Regressamos à capela para retomar o percurso sinalizado e descemos encosta abaixo pelo meio da floresta com pendentes acentuadas, mas trilhos bem demarcados, onde as vistas da natureza circundante são preciosas até chegar a Valinhas.

Aqui, para além do famoso maciço de carvalhos-alvarinho, onde se incluiu uma árvore centenária e classificada, atravessemos um conjunto de moinhos e azenhas, hoje em dia abandonados, outrora utilizados na moagem de cereais.

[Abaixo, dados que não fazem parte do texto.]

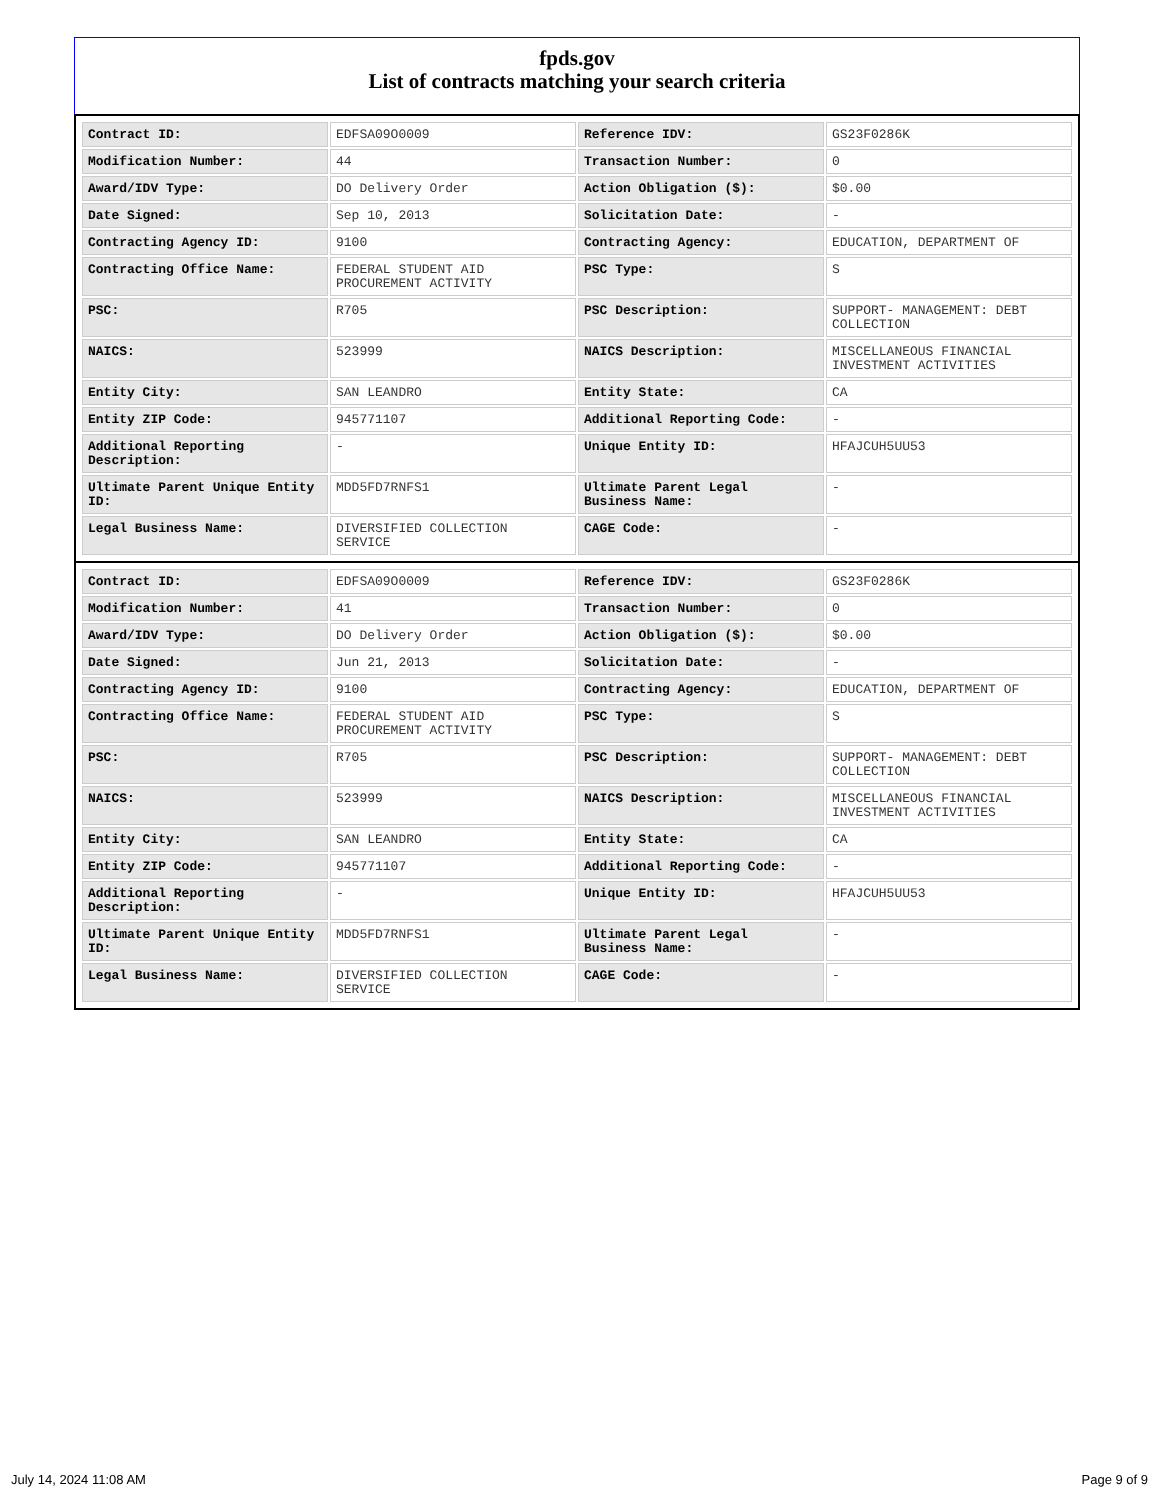fpds.gov
List of contracts matching your search criteria
| Contract ID: | EDFSA09O0009 | Reference IDV: | GS23F0286K |
| Modification Number: | 44 | Transaction Number: | 0 |
| Award/IDV Type: | DO Delivery Order | Action Obligation ($): | $0.00 |
| Date Signed: | Sep 10, 2013 | Solicitation Date: | - |
| Contracting Agency ID: | 9100 | Contracting Agency: | EDUCATION, DEPARTMENT OF |
| Contracting Office Name: | FEDERAL STUDENT AID PROCUREMENT ACTIVITY | PSC Type: | S |
| PSC: | R705 | PSC Description: | SUPPORT- MANAGEMENT: DEBT COLLECTION |
| NAICS: | 523999 | NAICS Description: | MISCELLANEOUS FINANCIAL INVESTMENT ACTIVITIES |
| Entity City: | SAN LEANDRO | Entity State: | CA |
| Entity ZIP Code: | 945771107 | Additional Reporting Code: | - |
| Additional Reporting Description: | - | Unique Entity ID: | HFAJCUH5UU53 |
| Ultimate Parent Unique Entity ID: | MDD5FD7RNFS1 | Ultimate Parent Legal Business Name: | - |
| Legal Business Name: | DIVERSIFIED COLLECTION SERVICE | CAGE Code: | - |
| Contract ID: | EDFSA09O0009 | Reference IDV: | GS23F0286K |
| Modification Number: | 41 | Transaction Number: | 0 |
| Award/IDV Type: | DO Delivery Order | Action Obligation ($): | $0.00 |
| Date Signed: | Jun 21, 2013 | Solicitation Date: | - |
| Contracting Agency ID: | 9100 | Contracting Agency: | EDUCATION, DEPARTMENT OF |
| Contracting Office Name: | FEDERAL STUDENT AID PROCUREMENT ACTIVITY | PSC Type: | S |
| PSC: | R705 | PSC Description: | SUPPORT- MANAGEMENT: DEBT COLLECTION |
| NAICS: | 523999 | NAICS Description: | MISCELLANEOUS FINANCIAL INVESTMENT ACTIVITIES |
| Entity City: | SAN LEANDRO | Entity State: | CA |
| Entity ZIP Code: | 945771107 | Additional Reporting Code: | - |
| Additional Reporting Description: | - | Unique Entity ID: | HFAJCUH5UU53 |
| Ultimate Parent Unique Entity ID: | MDD5FD7RNFS1 | Ultimate Parent Legal Business Name: | - |
| Legal Business Name: | DIVERSIFIED COLLECTION SERVICE | CAGE Code: | - |
July 14, 2024 11:08 AM Page 9 of 9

Valinhas é um local sobejamente conhecido pela maioria da população, mas mantém uma mística ancestral palpável. Há comunhão entre a natureza e a vertente comunitária do espaço fortuitamente simbolizada pela senhora que lavava a roupa no tanque ali existente e a colocou a secar pendurada numa árvore em que o sol incandescia.

É também em Valinhas que surge nova decisão sobre o percurso. Aqui, a escolha faz-se entre atalhar caminho em direção às quedas de Fervença ou descer monte abaixo até à ponte das Cabras para aí sim, subir mãos dadas com o leito do rio Leça.

Optamos pelo mais longo e descemos continuamente até à rua da Granja e por fim até à afamada ponte que dá acesso às quedas de água. Neste dia de verão bem quente, o leito do rio corre esparso e tranquilo, fazendo das quedas meras bicas de água que delineiam os rochedos que pontuam a encosta.

Daqui, o ponto mais baixo, até regressar a uma área mais central de Monte Córdova, o percurso empina e de que maneira. A determinada altura sentimo-nos como uma espécie de homem-aranha, a saltitar de rocha em rocha, montanha acima, qual Peter Parker nos arranha-céus de Nova Iorque. A paisagem, essa, compensa o esforço físico.

O próximo destino é a Serra Hidráulica de Pereiras. Se nunca ouviu falar, deve passar a constar da sua lista de pontos de referência. A antiga serração de madeira para uso industrial e doméstico, recorria à força da água como motriz do engenho, sendo que desde a década de 50 lhe foi adicionada a função de moagem. Classificada como interesse público, a serra é um belo local para um piquenique de fim de tarde nas margens do Leça.

A envolvência é de um pequeno reino encantado saído de um conto de fadas da Disney. Árvores esguias de folhas esvoaçantes pontuam o curso do rio, formando uma espécie de microcosmos verdejante.

Dali ao centro da freguesia, de regresso ao ponto de partida do circuito, não há nada que enganar. Sobem-se ruas residenciais de Monte Córdova até dar de caras com o alcatrão da Av. Dr. Délio Santarém que entrecruza com a rua da Sra. do Padrão, onde iniciamos a aventura.

No total, o percurso “PR1 STS – Histórico Pré-Industrial” estende-se por 7,1 quilómetros, sendo que o percurso realizado, utilizando a variante 1.2, perfez 5,6 quilómetros. A previsão de duração temporal da informação oficial aponta entre 3 e 4 horas, sendo descrito como “dificuldade III – algo difícil”.